▶ **Work instruction**
The listing below is to be reproduced in full, exactly as given.

━━━━━━━━━━━━━━━━━━━━

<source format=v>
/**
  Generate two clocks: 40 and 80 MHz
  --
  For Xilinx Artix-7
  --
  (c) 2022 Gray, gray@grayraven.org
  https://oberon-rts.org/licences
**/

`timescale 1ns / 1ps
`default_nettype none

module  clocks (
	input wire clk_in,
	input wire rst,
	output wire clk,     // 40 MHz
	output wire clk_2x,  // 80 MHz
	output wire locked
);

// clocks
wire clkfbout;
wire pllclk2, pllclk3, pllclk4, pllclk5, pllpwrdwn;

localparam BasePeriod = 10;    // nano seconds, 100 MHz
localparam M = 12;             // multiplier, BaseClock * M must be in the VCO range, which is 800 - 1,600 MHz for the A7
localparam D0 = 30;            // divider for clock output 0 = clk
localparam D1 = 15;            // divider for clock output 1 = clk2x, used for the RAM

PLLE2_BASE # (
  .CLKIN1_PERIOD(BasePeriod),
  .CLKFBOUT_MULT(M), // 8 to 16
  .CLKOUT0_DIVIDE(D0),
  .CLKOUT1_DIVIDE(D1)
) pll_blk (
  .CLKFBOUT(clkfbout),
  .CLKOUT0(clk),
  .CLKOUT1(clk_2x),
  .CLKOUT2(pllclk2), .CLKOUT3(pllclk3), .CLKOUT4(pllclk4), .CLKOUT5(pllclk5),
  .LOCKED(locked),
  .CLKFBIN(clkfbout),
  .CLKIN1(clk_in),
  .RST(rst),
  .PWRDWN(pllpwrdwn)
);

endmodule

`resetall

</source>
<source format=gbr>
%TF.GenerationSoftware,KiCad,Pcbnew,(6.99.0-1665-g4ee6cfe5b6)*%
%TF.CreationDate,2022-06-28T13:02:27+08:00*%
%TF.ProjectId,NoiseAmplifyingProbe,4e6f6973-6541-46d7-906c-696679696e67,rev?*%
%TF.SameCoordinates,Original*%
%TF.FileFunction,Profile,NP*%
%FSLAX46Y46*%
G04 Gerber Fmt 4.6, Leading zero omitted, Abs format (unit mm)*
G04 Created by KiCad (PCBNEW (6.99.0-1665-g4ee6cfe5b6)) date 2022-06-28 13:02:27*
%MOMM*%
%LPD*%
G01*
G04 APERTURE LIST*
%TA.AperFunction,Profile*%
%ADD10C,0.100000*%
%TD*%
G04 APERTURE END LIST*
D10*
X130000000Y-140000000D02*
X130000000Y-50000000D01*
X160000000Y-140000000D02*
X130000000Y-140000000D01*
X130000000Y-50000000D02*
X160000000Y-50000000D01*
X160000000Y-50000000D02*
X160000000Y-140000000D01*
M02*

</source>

━━━━━━━━━━━━━━━━━━━━

▶ **Answer for the task**
<source format=v>
/**
  Generate two clocks: 40 and 80 MHz
  --
  For Xilinx Artix-7
  --
  (c) 2022 Gray, gray@grayraven.org
  https://oberon-rts.org/licences
**/

`timescale 1ns / 1ps
`default_nettype none

module  clocks (
	input wire clk_in,
	input wire rst,
	output wire clk,     // 40 MHz
	output wire clk_2x,  // 80 MHz
	output wire locked
);

// clocks
wire clkfbout;
wire pllclk2, pllclk3, pllclk4, pllclk5, pllpwrdwn;

localparam BasePeriod = 10;    // nano seconds, 100 MHz
localparam M = 12;             // multiplier, BaseClock * M must be in the VCO range, which is 800 - 1,600 MHz for the A7
localparam D0 = 30;            // divider for clock output 0 = clk
localparam D1 = 15;            // divider for clock output 1 = clk2x, used for the RAM

PLLE2_BASE # (
  .CLKIN1_PERIOD(BasePeriod),
  .CLKFBOUT_MULT(M), // 8 to 16
  .CLKOUT0_DIVIDE(D0),
  .CLKOUT1_DIVIDE(D1)
) pll_blk (
  .CLKFBOUT(clkfbout),
  .CLKOUT0(clk),
  .CLKOUT1(clk_2x),
  .CLKOUT2(pllclk2), .CLKOUT3(pllclk3), .CLKOUT4(pllclk4), .CLKOUT5(pllclk5),
  .LOCKED(locked),
  .CLKFBIN(clkfbout),
  .CLKIN1(clk_in),
  .RST(rst),
  .PWRDWN(pllpwrdwn)
);

endmodule

`resetall

</source>
<source format=gbr>
%TF.GenerationSoftware,KiCad,Pcbnew,(6.99.0-1665-g4ee6cfe5b6)*%
%TF.CreationDate,2022-06-28T13:02:27+08:00*%
%TF.ProjectId,NoiseAmplifyingProbe,4e6f6973-6541-46d7-906c-696679696e67,rev?*%
%TF.SameCoordinates,Original*%
%TF.FileFunction,Profile,NP*%
%FSLAX46Y46*%
G04 Gerber Fmt 4.6, Leading zero omitted, Abs format (unit mm)*
G04 Created by KiCad (PCBNEW (6.99.0-1665-g4ee6cfe5b6)) date 2022-06-28 13:02:27*
%MOMM*%
%LPD*%
G01*
G04 APERTURE LIST*
%TA.AperFunction,Profile*%
%ADD10C,0.100000*%
%TD*%
G04 APERTURE END LIST*
D10*
X130000000Y-140000000D02*
X130000000Y-50000000D01*
X160000000Y-140000000D02*
X130000000Y-140000000D01*
X130000000Y-50000000D02*
X160000000Y-50000000D01*
X160000000Y-50000000D02*
X160000000Y-140000000D01*
M02*

</source>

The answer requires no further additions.